BI tools performance, especially on Windows platform

Hi,

Thanks for very interesting product.

I have a question - can I get somehow the same performance with Power BI or Qlik integration as I have with their internal columnar storages?

My setup is Windows Dremio.
Am using sample SF incidents dataset (which is very small, it is about 31 MB uncompressed).
Both reflections (raw and cube) are enabled. Sorting and partitions are not enabled, could not found the documentation for these options.

I tested the performance in Power BI (load and direct) and Qliksense - direct.
Performance is much slower for direct connections, then it would be for loaded data.
Load model in Power BI works fasts (because data is loaded into internal columnar storage of SSAS), but refresh time is very slow thru ODBC. I think that MySQL table with imported dataset works faster, without any optimizations.

When I test Apache Arrow implementation for Python/Pandas (called Feather) - read and write speeds are incredible.
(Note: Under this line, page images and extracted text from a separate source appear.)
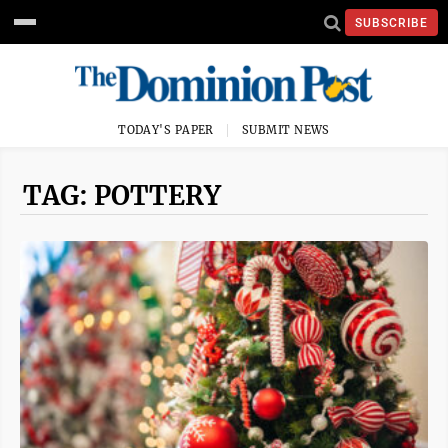
SUBSCRIBE
TODAY'S PAPER
SUBMIT NEWS
TAG: POTTERY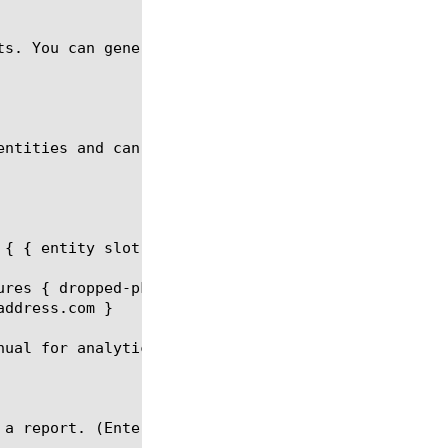
ts. You can generate a memory analytics report for 
entities and can be a part of the report request.

{ { entity slot values { IP-V4 } } }

ures { dropped-pkts } limit 20 order-by { { measure
ddress.com }

ual for analytics report.
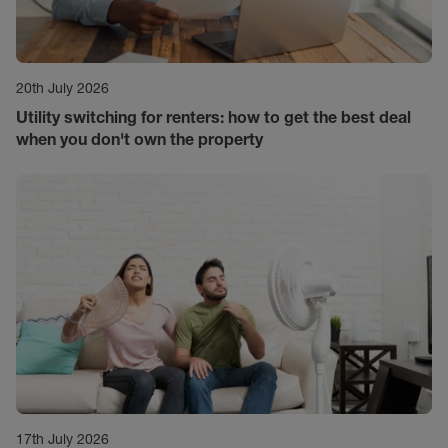
20th July 2026
Utility switching for renters: how to get the best deal
when you don't own the property
17th July 2026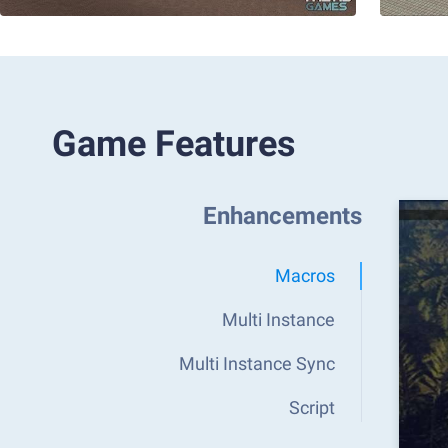
Game Features
Enhancements
Macros
Multi Instance
Multi Instance Sync
Script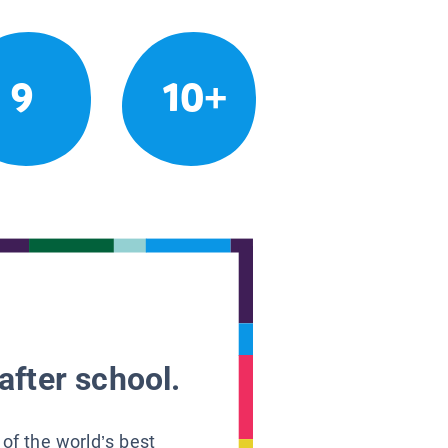
9
10+
after school.
 of the world’s best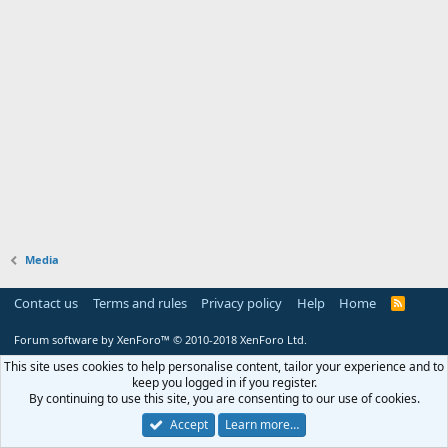
Media
Contact us
Terms and rules
Privacy policy
Help
Home
R
S
S
Forum software by XenForo™
© 2010-2018 XenForo Ltd.
This site uses cookies to help personalise content, tailor your experience and to
keep you logged in if you register.
By continuing to use this site, you are consenting to our use of cookies.
Accept
Learn more…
Feather writes dataframes at the speed approx 250MB/sec and reads at approx 550MB/sec on my pc with average specs. Basically, i can use the SSD as RAM extension for Pandas, especially if i switch to these newish SSDs with 3200 MB/sec support.
For example, I can read/write SF incidents file to/from disk in fraction of second, using Feather.
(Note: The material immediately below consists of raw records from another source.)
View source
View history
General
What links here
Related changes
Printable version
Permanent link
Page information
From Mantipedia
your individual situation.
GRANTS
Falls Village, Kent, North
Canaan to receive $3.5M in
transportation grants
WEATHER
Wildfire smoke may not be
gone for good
Qlik format, called qvd also works great for reads/writes (it similar to Feather, but compressed, thus a little bit slower). I can load csv to Qlik, then export it to compressed qvd and after that refreshes will be almost instant.

I understand, that Dremio for Windows is not intended for production. But assuming I have a powerful Linux machine(s) and 10 gbit network to Windows machine with Tableau, Power BI, Qliksense or Pandas - will I ever achieve the speed of Feather reads/writes?

In another words, there are three great file formats/technologies - Qlik QVD, Arrow (Feather) and internal columnar storages in BI tools, which work with huge speed on my machine.
Is there any way/setup/approach to achieve the same speed with Dremio-BI integration?

Thanks for your opinions and suggestions!

.

Hi Slava.

The short answer is yes, you should be able to get similar performance, but for much, much larger datasets, and without having to build extracts or load the data into the in-memory engine. The way Qlik works currently there isn’t an easy way to do direct queries, but that may change.

You say you have reflections enabled on the SFIncidents dataset. When you look at the query profiles, are your queries being accelerated. You should see sub-second query responses on this dataset when using reflections.

Dremio’s query execution engine is based on Apache Arrow. In fact, Arrow buffers are streamed from Dremio to the ODBC driver on the client.

I’m about to publish a tutorial on data reflections and will post that here once it is published.

Here’s the new tutorial: Getting Started With Data Reflections. Let me know if you have any feedback. :slight_smile:

There are more advanced topics we want to cover on this topic, and that’s a work in progress.

Kelly

Thanks.
I will take this tutorial for sure and will provide detailed feedback later.
(I hope that i can post dropbox or youtube links here, so i can provide some videos and screenshots, if needed)

I’ve played with Wes McKinney examples (Pandas<->Feather, Pandas<->Parquet, Pandas<-> Arrow (in-memory) - the performance is stunning. If 50% of this can be achieved in BI<->ODBV<->Dremio reflections (without clustering) - it would be great.